As it turned out (2 children later) my passion for movement and dance had not dimmed – I
had just felt stifled creatively and needed a bit of time to lead a life not so consumed by
dance after 12 years of constant training and working. Before my children I was feeling
exhausted by the industry, a bit lost with direction and a bit low on self-esteem. After having
my sons I gained perspective, cared less about what people thought and once sleep became
a ‘thing’ again I felt ready to start trying to make sense of the world through my craft…
I decided my first stop with this would be ‘Postpartum ‘…..

‘PostPartum’ is a short dance and movement film with original music that intends to highlight,
celebrate and normalise the postpartum experience which sadly can be tainted by huge
societal pressures. Both pregnancy and early motherhood had unexpected surprises for me.
Strangers shared unwanted opinions on my body shape and I regularly heard ‘Mom
shaming’. Comments on how a woman was raising her baby, when they chose to start a
family, opinions on how much she works or doesn’t work, how they fed, how they slept.
Nothing seemed to be off limits.

As new mothers we can find ourselves spending hours on end with a screaming baby, a
body that doesn’t feel like our own and, thanks to raging hormones, a mind we don’t
recognise. We should probably ask ourselves if the intense scrutiny of mothers is really all
that necessary…

Why
My desire is to create some compassion through film; at a time when a woman feels most
vulnerable, we hit her hardest with our attitudes and judgements.

I want to create something where new mothers feel a little less alone and a little more
understood. How do so many first time Moms not know about all the bleeding, the colic, the
mastitis, the intense sleep deprivation and the detriment this can have to her mental health,
the loss of self and the knowing that eventually, you somehow manage to work it out.
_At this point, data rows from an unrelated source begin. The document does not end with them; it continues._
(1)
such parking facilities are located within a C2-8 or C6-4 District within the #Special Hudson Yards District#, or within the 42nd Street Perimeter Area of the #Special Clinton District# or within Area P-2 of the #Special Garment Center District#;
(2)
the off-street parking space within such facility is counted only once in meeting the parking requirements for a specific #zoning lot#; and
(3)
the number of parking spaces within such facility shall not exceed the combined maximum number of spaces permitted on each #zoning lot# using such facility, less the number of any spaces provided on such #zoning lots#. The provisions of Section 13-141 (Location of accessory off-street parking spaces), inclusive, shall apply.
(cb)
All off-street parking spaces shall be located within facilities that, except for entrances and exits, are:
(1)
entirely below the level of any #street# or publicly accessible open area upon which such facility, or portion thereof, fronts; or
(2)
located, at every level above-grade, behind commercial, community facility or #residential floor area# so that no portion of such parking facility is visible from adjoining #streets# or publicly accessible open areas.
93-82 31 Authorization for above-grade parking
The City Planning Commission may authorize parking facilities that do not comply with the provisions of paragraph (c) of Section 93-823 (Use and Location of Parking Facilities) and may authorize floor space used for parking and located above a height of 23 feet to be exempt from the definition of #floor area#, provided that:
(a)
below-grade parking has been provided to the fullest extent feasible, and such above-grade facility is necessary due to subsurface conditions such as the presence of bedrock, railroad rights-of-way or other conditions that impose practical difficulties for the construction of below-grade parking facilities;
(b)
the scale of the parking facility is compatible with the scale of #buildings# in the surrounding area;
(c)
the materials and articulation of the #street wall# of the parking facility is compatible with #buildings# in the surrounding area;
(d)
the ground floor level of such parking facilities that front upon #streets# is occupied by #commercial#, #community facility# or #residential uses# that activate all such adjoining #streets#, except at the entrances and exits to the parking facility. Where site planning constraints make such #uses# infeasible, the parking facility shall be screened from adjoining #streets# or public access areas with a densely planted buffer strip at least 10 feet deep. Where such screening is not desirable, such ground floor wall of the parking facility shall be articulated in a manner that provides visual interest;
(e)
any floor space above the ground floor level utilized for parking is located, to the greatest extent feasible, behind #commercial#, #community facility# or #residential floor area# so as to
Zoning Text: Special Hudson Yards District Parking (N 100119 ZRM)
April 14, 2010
Perhaps if they were armed with some knowledge, championing and solidarity they would
cope a little better and be a little kinder towards themselves?

Talking Birds
Due to the sensitive nature of the topic and my desire to work with women from the
community to help research this I was looking for an opportunity to test these ideas out on a
small and intimate scale.

I was thrilled to be selected for a Fledgling Residency to help explore this. As a result I was able to develop a private research group on social media and run an online community workshop led by Lindsay Jane Hunter (Therapeutic Art Practitioner). I undertook deeper research into the ideas and themes found here and was then able to collaborate with Katy Rose Bennett (Composer) and Oliver Whitehouse (Filmmaker). Dancer, Lucie Labadie, came on board to help me test and explore movement language specifically for film.

Reflections
This is the first time I have been able to so closely communicate with collaborators on my
own project idea. It has opened up many more questions for me and the vision I have for the
work going forward which is incredibly exciting. I recently secured Arts Council funding for a
larger phase of R&D into PostPartum and this development opportunity with Talking Birds has been the
perfect precursor.

I am going into my ACE activity more informed about how we develop this work, how I
successfully communicate my ideas to the collaborators involved, what works, what doesn’t
and just how far I hope to push the visuals for the final film.

Mentoring
The final part of my Talking Birds support was concluded with mentoring from Janet
Vaughan. I was able to spend time discussing the process, the outcome, what I would like to
do differently and most excitingly, potential life for the final film. We discussed, at length,
various venue ideas including unusual and outdoor spaces as well as partners to be
considered and approached for the film development. This will be hugely informative to my
next planning stages and I very much look forward to updating Janet on the project life!